_OBIETTIVI_
a. Elenchi tutti i nomi propri di persona, di luogo e di organizzazione che compaiono nel brano sull'accoglienza dei migranti in Cadore.
b. Riprenda il brano sull'accoglienza dei migranti in Cadore e lo prosegua a partire dall'ultima frase riportata.

_BRANO DA LEGGERE_

******

UN PICCOLO AFRICANO CADORINO – Ma una comunità coesa aiuta ad affrontare meglio anche gli imprevisti. Come quando la Cadore Scs ha dovuto inaspettatamente ospitare per la prima volta anche delle donne e andare a recuperare in tarda serata a Mestre sei persone- fortunatamente tre coppie- arrivate dal Sud Italia. “Siamo riusciti a sistemarli in degli appartamenti tutti per loro. Una di queste donne era in dolce attesa e dopo qualche mese è nato un piccolo nigeriano cadorino di nome Roberto” racconta. La gente si è mobilitata subito, riempiendo la cooperativa di doni per il piccolo.
"Li abbiamo anche spostati in un appartamento puù confortevole ma poi hanno fatto la scelta di proseguire il loro viaggio", spiega Luca, che ricorda tutti i nomi dei migranti che sono passati da qui dal 2011, anno dell'intensificarsi della crisi libica, ad oggi.

******

_ESTRATTO DEI DATI_
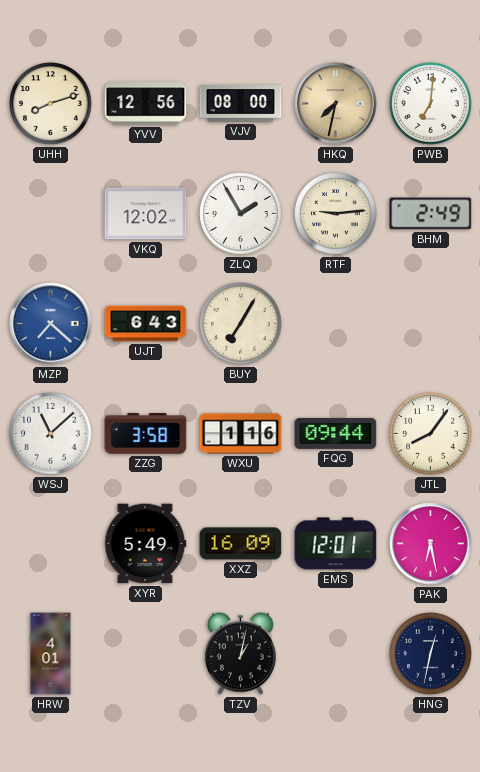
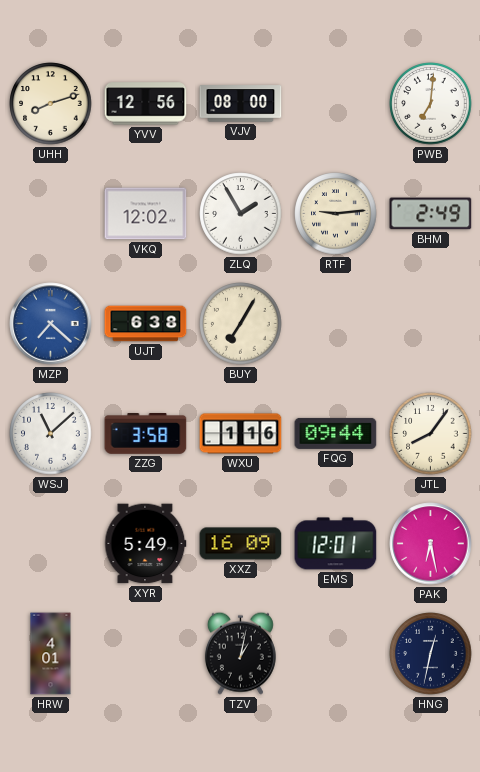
HKQ: 7:32 -> none
UJT: 6:43 -> 6:38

******

_RISULTATI DELL'ESERCIZIO_
a.
Cadore Scs
Mestre
Sud Italia
Roberto
Luca

b.
CADORE SCS - La Cadore Scs- 152 soci, diversi svantaggiati- lavora per creare opportunità di lavoro e per favorire l’economia del territorio, operando su più fronti. L’accoglienza dei richiedenti asilo è solo l’ultimo dei servizi cui si è aperta. Manutenzioni ambientali e ingegneria naturalistica, global service, e soprattutto una lunga esperienza nel turismo di comunità: gestisce su concessione del Comune anche il Centro polivalente e risto bar “La Tappa”, nato sulla pista ciclabile “Lunga via delle Dolomiti”. Qui, gli anziani che giocano a carte dell’apertura della comunità locale ai migranti sembrano essere soddisfatti. “Mi hanno detto, tu sei anziano, lascia che ti aiuti io a fare questo lavoro”, racconta un signore che gioca a briscola con l’amico e il cane accucciato ai suoi piedi.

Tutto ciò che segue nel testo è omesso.